Avant sa sortie, le patient reçoit un rapport détaillé du chirurgien sur le déroulement de l'opération, quelle anesthésie a été utilisée et comment ce choix a été justifié s'il était en contradiction avec le plan précédemment prévu. En plus des recommandations, un certain nombre de règles sont données pour éviter les complications, qui doivent être strictement respectées. Le médecin vous informera sur les points suivants :
- La présence de drains, leur emplacement, les caractéristiques d'entretien (pouvez-vous les laver vous-même ou vous rendre à la clinique).
- Quelles positions de sommeil choisir pour ne pas desserrer les implants ou arracher les dispositifs de drainage ?
- Pourquoi il n'est pas recommandé de lever les bras en premier et quels poids d'objets sont acceptables pour le levage.
- A propos du processus de récupération au site opératoire : couleur de la peau, présence d'œdème, hématomes.
- À propos d’une éventuelle douleur après la fin de l’anesthésie. Il est important que le médecin vous indique quels médicaments conviennent pour soulager la douleur et lesquels ne doivent pas être utilisés.

De plus, des règles générales concernant l’habillement peuvent être précisées. Au début, seuls les soutiens-gorge spéciaux sont autorisés, puis aucun insert rigide, car ceux-ci pourraient déformer l'implant.

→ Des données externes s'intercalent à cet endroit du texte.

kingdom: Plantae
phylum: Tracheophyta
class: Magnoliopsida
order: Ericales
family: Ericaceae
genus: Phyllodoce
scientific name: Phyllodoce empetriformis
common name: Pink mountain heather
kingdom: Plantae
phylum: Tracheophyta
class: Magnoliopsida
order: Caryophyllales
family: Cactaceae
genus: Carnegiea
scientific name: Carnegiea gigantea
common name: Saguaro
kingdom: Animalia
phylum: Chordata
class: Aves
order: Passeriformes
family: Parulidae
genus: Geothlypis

Complications postopératoires possibles
Avec toute intervention chirurgicale, quelle que soit sa complexité, des complications ne peuvent être exclues. Dans ce cas, ce qui suit est possible :
- Infection du champ opératoire lors de la manipulation.
- Placement incorrect ou asymétrique des implants.
- Une contracture capsulaire est une réaction allergique à l’implant qui entraîne une zone d’inflammation plus grande que la normale. Au cours du processus de guérison, à mesure que les cavités enflammées sont remplacées par du tissu conjonctif, il se produit une accumulation excessive de tissu conjonctif autour de l'implant, déformant le contour du sein.
- Contour de l'implant dû à une sélection incorrecte.
- Double pli de poitrine dû à une mauvaise fusion des coutures.
- Une mauvaise installation des implants, entraînant leur placement trop bas ou trop haut et, dans certains cas, de manière asymétrique les uns par rapport aux autres.
- Rejet de l'implant.
- Dans un premier temps, des hématomes étendus sont possibles et doivent être surveillés.

Prix des opérations
La mammoplastie est, si on peut l'appeler ainsi, un plaisir plutôt coûteux. Le prix total comprend :
- Consultations avec un chirurgien plasticien en exercice ;
- Réussir les tests et consultations nécessaires avec d'autres spécialistes ;
- coût des implants ;
- les frais de la procédure ;
- soins postopératoires.
Les coûts sont également influencés par :
- Expérience en tant que chirurgien. Pour les spécialistes ayant une vaste pratique et une vaste expérience à l'étranger, le prix des prestations sera élevé.
- Qualité des implants sélectionnés.
- L’image de la clinique et son éloignement des grandes villes.
L’augmentation mammaire est une affaire personnelle pour chacun. Il est difficile d’évaluer objectivement tous les avantages et inconvénients de cette intervention chirurgicale. La beauté esthétique, une vie personnelle bien remplie et des seins défigurés, de graves problèmes de santé et l'incapacité d'allaiter ensuite votre bébé sont également pesés dans la balance.
Chaque femme décide elle-même dans cette question délicate. Mais avant de passer sous le bistouri, il est important de peser le pour et le contre. Ce n’est qu’alors que le résultat vous apportera de la joie pendant de nombreuses années et ne fera pas obstacle à une vie épanouie.